True, and adding more users makes that removal more difficult.  I'm
willing to help out on the design and review for this work, I just
can't commit to doing the implementation and testing.

I think it looks something like this:

At init time the raid456 driver probes for offload resources It can
discover several scenarios:

1/ "the ioatdma case": raid channels that have all the necessary
operations (copy, xor/pq, xor/pq check).  In this case we'll never
need to perform a channel switch.  Potentially the cpu never touches
the stripe cache in this case and we can maintain a static dma mapping
for the entire lifespan of a struct stripe_head.

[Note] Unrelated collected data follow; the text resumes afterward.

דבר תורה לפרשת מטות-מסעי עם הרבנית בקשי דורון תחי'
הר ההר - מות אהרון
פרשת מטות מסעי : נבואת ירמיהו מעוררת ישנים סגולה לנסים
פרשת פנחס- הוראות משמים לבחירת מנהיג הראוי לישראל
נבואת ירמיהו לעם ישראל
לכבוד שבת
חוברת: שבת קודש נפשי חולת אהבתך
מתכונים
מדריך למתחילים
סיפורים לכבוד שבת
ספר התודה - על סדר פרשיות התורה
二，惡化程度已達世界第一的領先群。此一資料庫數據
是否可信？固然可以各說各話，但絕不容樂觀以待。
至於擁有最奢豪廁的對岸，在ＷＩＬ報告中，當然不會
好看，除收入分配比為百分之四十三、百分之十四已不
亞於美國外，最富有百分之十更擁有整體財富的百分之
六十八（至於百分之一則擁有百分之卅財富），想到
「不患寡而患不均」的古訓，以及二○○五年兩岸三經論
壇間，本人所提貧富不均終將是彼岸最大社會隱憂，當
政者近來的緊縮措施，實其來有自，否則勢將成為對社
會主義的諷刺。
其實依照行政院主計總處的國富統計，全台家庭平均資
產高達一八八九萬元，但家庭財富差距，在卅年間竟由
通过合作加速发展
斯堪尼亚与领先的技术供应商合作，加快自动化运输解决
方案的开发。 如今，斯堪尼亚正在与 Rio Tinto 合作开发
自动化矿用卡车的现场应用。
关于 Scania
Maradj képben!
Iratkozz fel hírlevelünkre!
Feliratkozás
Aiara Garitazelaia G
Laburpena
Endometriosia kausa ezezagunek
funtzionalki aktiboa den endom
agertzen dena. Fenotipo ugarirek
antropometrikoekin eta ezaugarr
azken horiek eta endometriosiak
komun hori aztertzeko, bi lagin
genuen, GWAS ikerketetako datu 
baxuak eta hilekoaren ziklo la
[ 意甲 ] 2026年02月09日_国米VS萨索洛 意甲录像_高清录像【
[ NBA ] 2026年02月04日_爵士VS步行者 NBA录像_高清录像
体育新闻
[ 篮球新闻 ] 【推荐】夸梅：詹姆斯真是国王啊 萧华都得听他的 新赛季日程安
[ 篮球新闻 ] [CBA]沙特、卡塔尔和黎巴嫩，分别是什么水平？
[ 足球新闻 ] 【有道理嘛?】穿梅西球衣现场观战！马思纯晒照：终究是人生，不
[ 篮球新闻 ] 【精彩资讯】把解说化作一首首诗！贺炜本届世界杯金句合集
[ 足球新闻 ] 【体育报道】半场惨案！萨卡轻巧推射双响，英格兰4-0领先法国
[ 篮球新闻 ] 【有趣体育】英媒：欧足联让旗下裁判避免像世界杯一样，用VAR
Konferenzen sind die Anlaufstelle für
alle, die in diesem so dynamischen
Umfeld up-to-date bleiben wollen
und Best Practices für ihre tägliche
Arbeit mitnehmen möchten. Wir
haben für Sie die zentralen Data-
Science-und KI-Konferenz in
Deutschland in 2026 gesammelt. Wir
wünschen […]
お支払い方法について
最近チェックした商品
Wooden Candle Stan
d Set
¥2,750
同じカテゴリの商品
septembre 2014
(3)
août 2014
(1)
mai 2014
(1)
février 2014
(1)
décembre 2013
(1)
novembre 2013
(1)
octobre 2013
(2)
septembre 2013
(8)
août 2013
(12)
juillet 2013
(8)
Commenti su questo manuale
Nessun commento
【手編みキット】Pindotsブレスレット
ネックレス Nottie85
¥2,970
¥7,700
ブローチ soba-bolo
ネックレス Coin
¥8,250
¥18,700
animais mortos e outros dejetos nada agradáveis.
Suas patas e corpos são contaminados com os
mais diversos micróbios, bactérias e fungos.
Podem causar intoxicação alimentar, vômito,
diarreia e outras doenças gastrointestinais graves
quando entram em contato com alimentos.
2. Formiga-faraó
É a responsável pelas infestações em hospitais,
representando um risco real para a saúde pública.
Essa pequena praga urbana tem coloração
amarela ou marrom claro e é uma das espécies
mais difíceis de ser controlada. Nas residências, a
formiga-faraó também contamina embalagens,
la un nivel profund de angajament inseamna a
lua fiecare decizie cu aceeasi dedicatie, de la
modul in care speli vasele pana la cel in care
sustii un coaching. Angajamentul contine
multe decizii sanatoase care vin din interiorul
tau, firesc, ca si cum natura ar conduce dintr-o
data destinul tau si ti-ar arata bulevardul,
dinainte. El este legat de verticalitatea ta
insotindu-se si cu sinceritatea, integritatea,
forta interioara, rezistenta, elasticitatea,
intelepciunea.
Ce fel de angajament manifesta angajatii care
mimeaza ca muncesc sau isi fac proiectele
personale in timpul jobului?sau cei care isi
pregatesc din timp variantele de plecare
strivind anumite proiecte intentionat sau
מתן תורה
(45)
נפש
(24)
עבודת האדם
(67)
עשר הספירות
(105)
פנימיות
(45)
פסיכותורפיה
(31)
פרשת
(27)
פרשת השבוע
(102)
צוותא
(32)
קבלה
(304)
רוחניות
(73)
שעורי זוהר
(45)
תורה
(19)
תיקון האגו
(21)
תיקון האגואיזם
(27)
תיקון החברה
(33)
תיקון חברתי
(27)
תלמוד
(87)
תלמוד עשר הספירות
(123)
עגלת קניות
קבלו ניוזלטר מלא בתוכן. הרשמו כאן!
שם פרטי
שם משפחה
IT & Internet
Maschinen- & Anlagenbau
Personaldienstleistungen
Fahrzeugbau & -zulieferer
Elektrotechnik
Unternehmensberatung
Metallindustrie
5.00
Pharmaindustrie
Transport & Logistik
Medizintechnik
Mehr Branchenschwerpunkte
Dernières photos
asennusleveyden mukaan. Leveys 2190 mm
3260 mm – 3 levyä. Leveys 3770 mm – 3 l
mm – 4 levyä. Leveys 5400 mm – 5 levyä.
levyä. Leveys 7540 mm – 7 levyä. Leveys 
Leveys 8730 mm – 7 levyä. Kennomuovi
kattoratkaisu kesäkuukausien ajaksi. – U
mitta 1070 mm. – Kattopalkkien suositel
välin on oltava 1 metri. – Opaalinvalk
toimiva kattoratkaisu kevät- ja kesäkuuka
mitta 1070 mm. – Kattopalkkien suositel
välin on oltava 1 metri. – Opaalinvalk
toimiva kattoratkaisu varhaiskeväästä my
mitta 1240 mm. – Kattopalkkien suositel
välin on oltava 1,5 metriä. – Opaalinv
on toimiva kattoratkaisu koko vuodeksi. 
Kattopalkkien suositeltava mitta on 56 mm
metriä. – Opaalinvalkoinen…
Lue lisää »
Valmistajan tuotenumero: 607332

2/ "the channel switch case":  All the necessary offload resources are
available but span multiple devices.  In this case we need to wait for
channel1 to complete an operation before channel2 can start.  This
case is complicated by the fact that different channels may need their
own dma mappings.  In the simplest case channels can share the same
mapping and raid456 needs to wait for channel completions.  I think we
can do a better job than the async_tx api here as raid456 should
probably poll for completions after each stripe processing batch.
Taking an interrupt per channel-switch event seems like excessive
overhead.

3/ "the co-op case": We have a xor/pq offload resource, but copy and
check operations require the cpu to touch the stripe cache.  In this
case we need to use the dma_sync_*_for_cpu()/dma_sync_*_for_device()
to pass buffers back and forth between device and cpu ownership.  This
shares some of the complexity of waiting for completions with scenario
2.

Which scenario does your implementation fall into?  Maybe we can focus
on that one and leave the other scenarios for other dmaengine
maintainers to jump in an implement?